The other things I've been meaning to blog about are stories I ran across earlier this month, also relating to Dr. Venter's efforts to pioneer research on (and patents for) genomic manipulation. For instance, earlier this month Venter's group filed a patent on an "artificial organism" (patent application is here; coverage is here and here). Although the bacterium (derived from another cousin of the two mentioned above, called M. genitalium) is called an artificial organism (dubbed M. laboratorium), I think that gives Venter's group too much credit. Their artificial organism is really just a hobbled version of its parent species, where they removed many of the original genes that were not, apparently, always necessary for a bacterium's survival. From the way the science journalism reads though, you get the impression that Venter et al. have created a bacterium from scratch. I don't think we have either the technology or the scientific understanding of how life works to be able to do that yet, nor do I expect to see it for a long time. But, the idea of engineering bacteria to exhibit different traits (maybe useful traits, such as being able to metabolize some of the crap modern civilizations produce) is already a reality and I'm sure we'll see more work along these lines.

Finally, Venter gave a TED talk in 2005 about his trip to sample the DNA of the ocean at several spots around the world. This talk is actually more about the science (or more pointedly, about how little we know about the diversity of life, as expressed through genes) and less about his commercial interests. It appears that some of the research results from this trip have already appeared on PLoS Biology.

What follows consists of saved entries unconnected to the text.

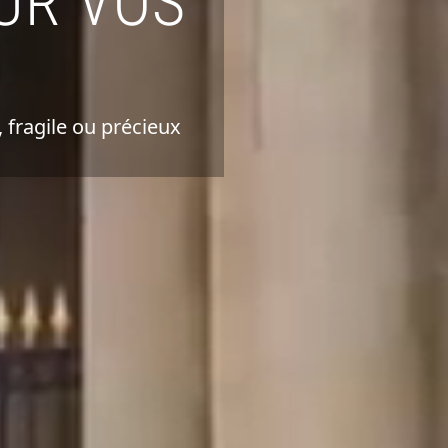
UR VOS
 fragile ou précieux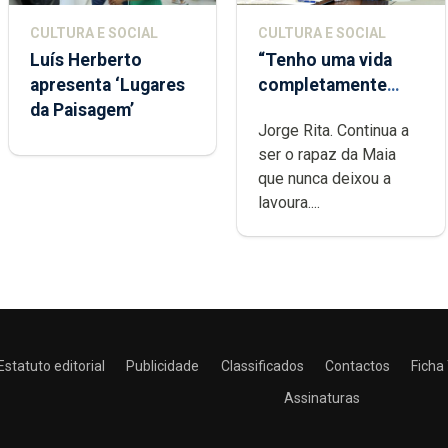
CULTURA E SOCIAL
CULTURA E SOCIAL
Luís Herberto
“Tenho uma vida
apresenta ‘Lugares
completamente
da Paisagem’
cheia de trabalho,
Jorge Rita. Continua a
dedicação, gosto e
ser o rapaz da Maia
muita paixão”
que nunca deixou a
lavoura....
Estatuto editorial
Publicidade
Classificados
Contactos
Ficha
Assinaturas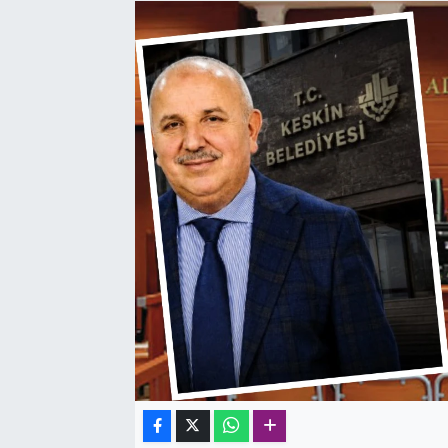
SAĞLIK
SPOR
TEKNOLOJİ
YAŞAM
YEREL YÖNETİMLER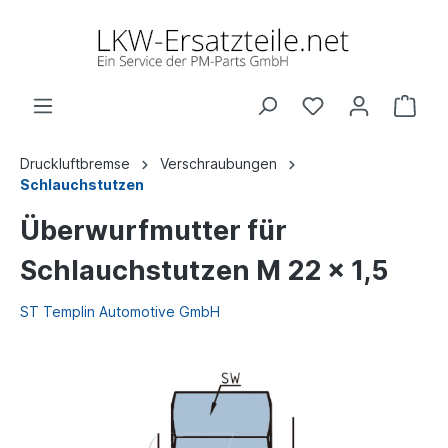
Druckluftbremse
Verschraubungen
Schlauchstutzen
Überwurfmutter für
Schlauchstutzen M 22 x 1,5
ST Templin Automotive GmbH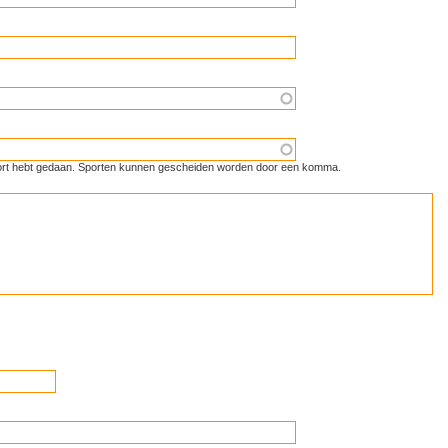
 sport hebt gedaan. Sporten kunnen gescheiden worden door een komma.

I think many people love to hate Venter, but you do have to give him credit for having enormous ambition, and for, in part, spurring the genomics revolution currently gripping microbiology. Perhaps like many scientists, I'm suspicious of his commercial interests and find the idea of patenting anything about a living organism to be a little absurd, but I also think we're fast approaching the day when we putting bacteria to work doing things that we currently do via complex (and often dirty) industrial processes will be an everyday thing.

posted June 28, 2007 04:13 PM in Things that go squish | permalink


Although there will probably be large barriers for genome transplantaion for mammalian and eukaryotic cells, it's quite different (and a lot easier) for prokaryotic cells, since there is a lot less epigenetic information to reprogram. Part of the problem with creating oocytes via nuclear transfer is all the regulatory protein gunk that goes with it in the nucleus, from histones to histone binding proteins, DNA methylation, and so on. For the prokaryotes, they were able to simply transform the cells with naked DNA, sans protein, which would be impossible with eukaryotes. So I think the technology will easily generalize to many prokaryotes, but will stall with eukaryotes.